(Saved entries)
========================
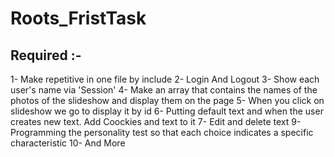 # Roots_FristTask
 
## Required :- 
1- Make repetitive in one file by include
2- Login And Logout
3- Show each user's name via 'Session' 
4- Make an array that contains the names of the photos of the slideshow and display them on the page
5- When you click on slideshow we go to display it by id 
6- Putting default text and when the user creates new text. Add Coockies and text to it 
7- Edit and delete text
9- Programming the personality test so that each choice indicates a specific characteristic 
10- And More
========================
Task to carry out: Look through the entries and return each line that has the word "Make" in it.

Answer below:
1- Make repetitive in one file by include
4- Make an array that contains the names of the photos of the slideshow and display them on the page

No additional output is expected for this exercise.